L’affaire de Ngudjolo est la deuxième à atteindre la phase du jugement à la CPI, qui a commencé à fonctionner en 2003. Un autre procès, lié à la République centrafricaine, est en cours. Un autre procès devrait commencer en 2013, en relation au Kenya, et une audience pour confirmer les chefs d’accusation contre l’ex président de la Côte d’Ivoire Laurent Gbagbo devrait débuter en février 2013.

Contexte

Au cours du conflit armé qui a affecté le district de l’Ituri dans l’est de la RD Congo entre 1999 et 2005, Mathieu Ngudjolo Chui, infirmier de profession, est devenu un haut dirigeant militaire au sein du groupe armé ethnique lendu connu sous le nom de Front des nationalistes et intégrationnistes (FNI), y occupant à un moment en 2003 le poste le plus élevé, celui de chef d'état-major. Les combats en Ituri entre 1999 et 2005 ont causé la mort de dizaines de milliers de civils, dont la plupart ont été tués dans des massacres ethniques, les viols généralisés de femmes et de filles, les tortures et le recrutement forcé d’enfants. Des centaines de milliers de civils ont été contraints à abandonner leurs foyers.

En octobre 2003, Ngudjolo a été arrêté avec le concours des Casques bleus de l'ONU à Bunia, capitale de l’Ituri, pour le meurtre d'un homme d'affaires lié à un groupe armé rival. Le gouvernement a ensuite accusé Ngudjolo de crimes de guerre pour un massacre perpétré par les troupes du FNI en mai 2003 dans la ville de Tchomia et Ngudjolo a été transféré de Bunia à la prison de Makala, à Kinshasa.

En 2005, après la chute de certains hauts dirigeants politiques et militaires du FNI, Ngudjolo a contribué à la création d'un nouveau groupe armé en rassemblant certains effectifs émanant des milices antérieures. Ce nouveau groupe s'est fait connaître sous le nom de Mouvement révolutionnaire congolais (MRC).

Au milieu de l'année 2006, Ngudjolo a signé un accord avec le gouvernement congolais pour le désarmement et l'intégration des forces du MRC sous son commandement dans l'armée nationale. Il a également été promu au grade de colonel. Aucune autre enquête n’a été menée sur son implication dans de graves violations des droits humains. En novembre 2007, Ngudjolo a quitté Bunia pour suivre une formation militaire à Kinshasa, où il a été arrêté en février 2008 en réponse au mandat d’arrêt de la CPI.

Le FNI et son organisation alliée, la FRPI, ont reçu un soutien militaire et financier de l'Ouganda et, à partir de fin 2002, du gouvernement congolais à Kinshasa qui tentait de regagner le territoire dont s’était emparé la milice de Lubanga, l’UPC soutenue par le Rwanda.
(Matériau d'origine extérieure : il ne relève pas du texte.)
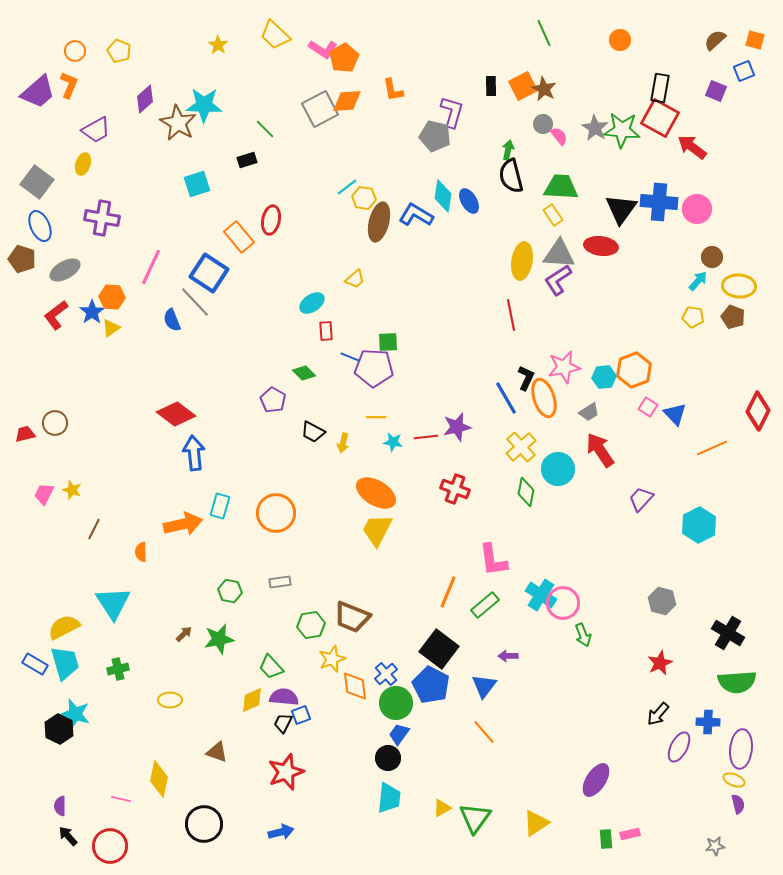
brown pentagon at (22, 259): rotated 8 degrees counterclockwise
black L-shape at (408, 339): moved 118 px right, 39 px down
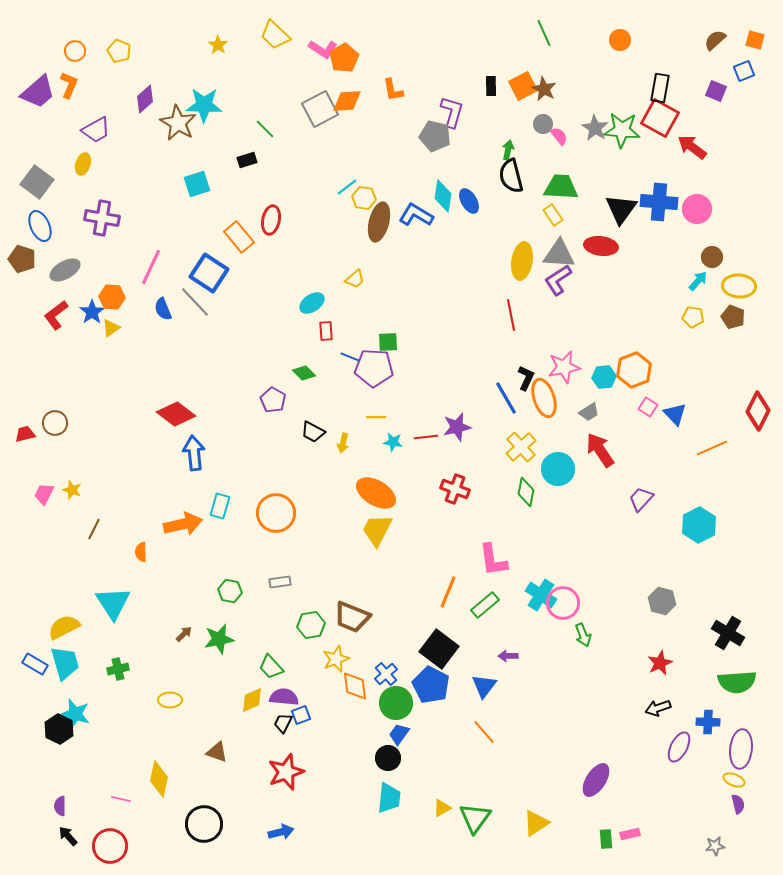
blue semicircle at (172, 320): moved 9 px left, 11 px up
yellow star at (332, 659): moved 4 px right
black arrow at (658, 714): moved 6 px up; rotated 30 degrees clockwise
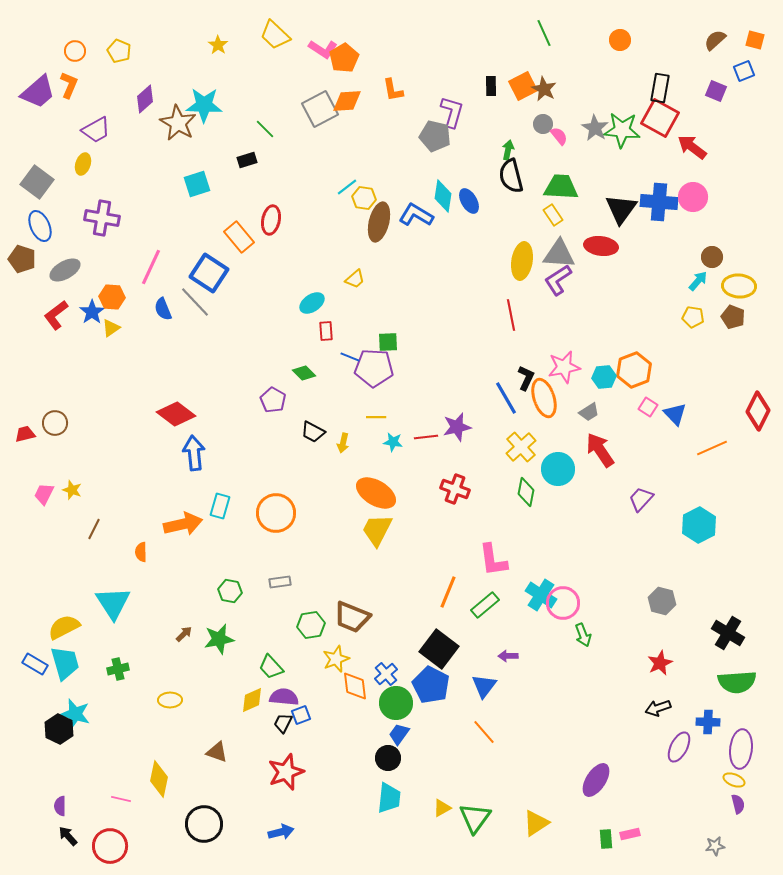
pink circle at (697, 209): moved 4 px left, 12 px up
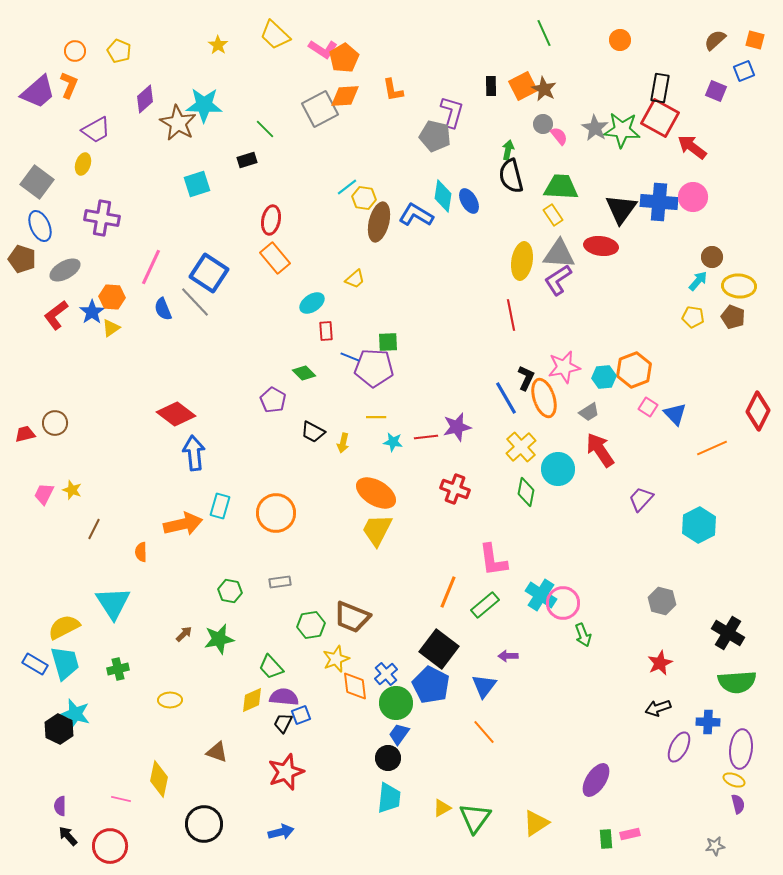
orange diamond at (347, 101): moved 2 px left, 5 px up
orange rectangle at (239, 237): moved 36 px right, 21 px down
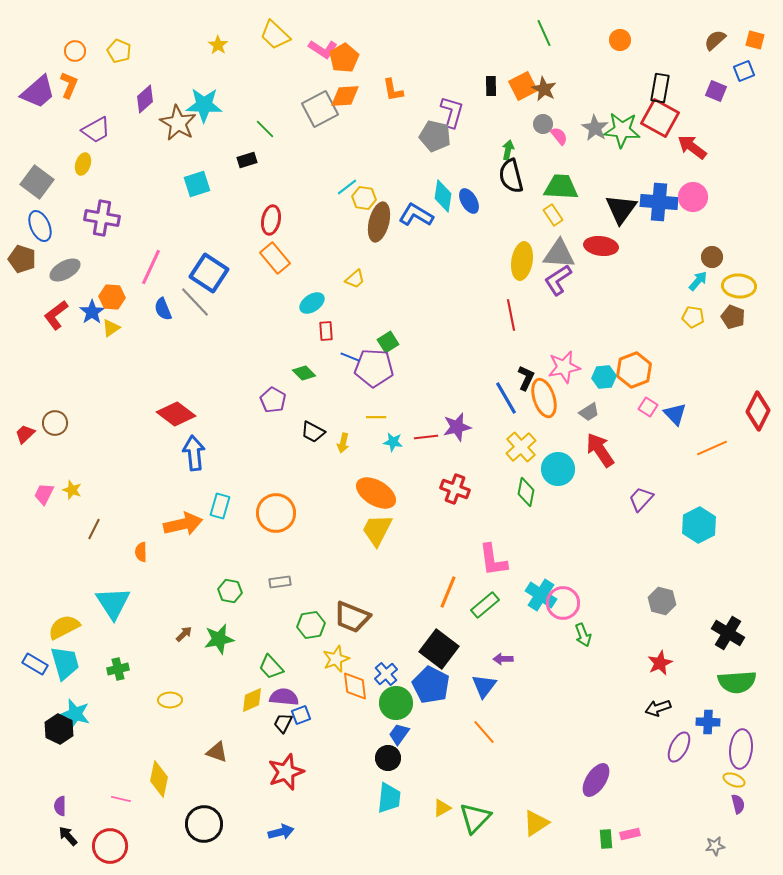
green square at (388, 342): rotated 30 degrees counterclockwise
red trapezoid at (25, 434): rotated 30 degrees counterclockwise
purple arrow at (508, 656): moved 5 px left, 3 px down
green triangle at (475, 818): rotated 8 degrees clockwise
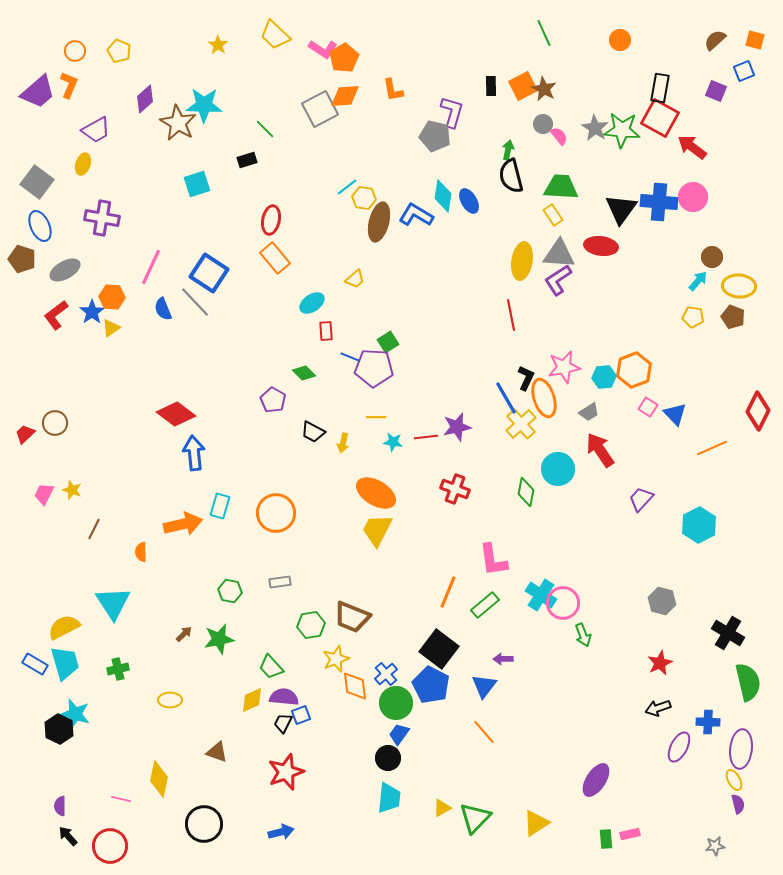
yellow cross at (521, 447): moved 23 px up
green semicircle at (737, 682): moved 11 px right; rotated 99 degrees counterclockwise
yellow ellipse at (734, 780): rotated 40 degrees clockwise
Lorsque les forces ougandaises se trouvaient en RD Congo en 2003, elles ont effectué des opérations militaires conjointes avec le FNI et la FRPI. En 2002 et 2003, le FNI et la FRPI ont également bénéficié d'une formation et d'un soutien militaires prodigués par un groupe rebelle national, le Rassemblement congolais pour la démocratie - Mouvement de libération (RCD-ML), alors dirigé par Mbusa Nyamwisi, qui a par la suite occupé des fonctions politiques de haut niveau à Kinshasa, dont le poste de ministre des Affaires étrangères de 2007 à 2008.

Le procès de Ngudjolo et de Katanga a débuté le 24 novembre 2009. Ils ont été mis en accusation comme co-perpétrateurs indirects de sept charges de crimes de guerre et trois charges de crimes contre l’humanité. Le Bureau du procureur a appelé 24 témoins et les avocats de la défense pour Katanga et Ngudjolo ont respectivement appelé 17 et 11 témoins. Les accusés eux-mêmes ont comparu en tant que témoins – une première à la CPI. Les avocats de Ngudjolo ont présenté leur plaidoirie finale le 11 novembre 2011, moins de deux ans après le début du procès.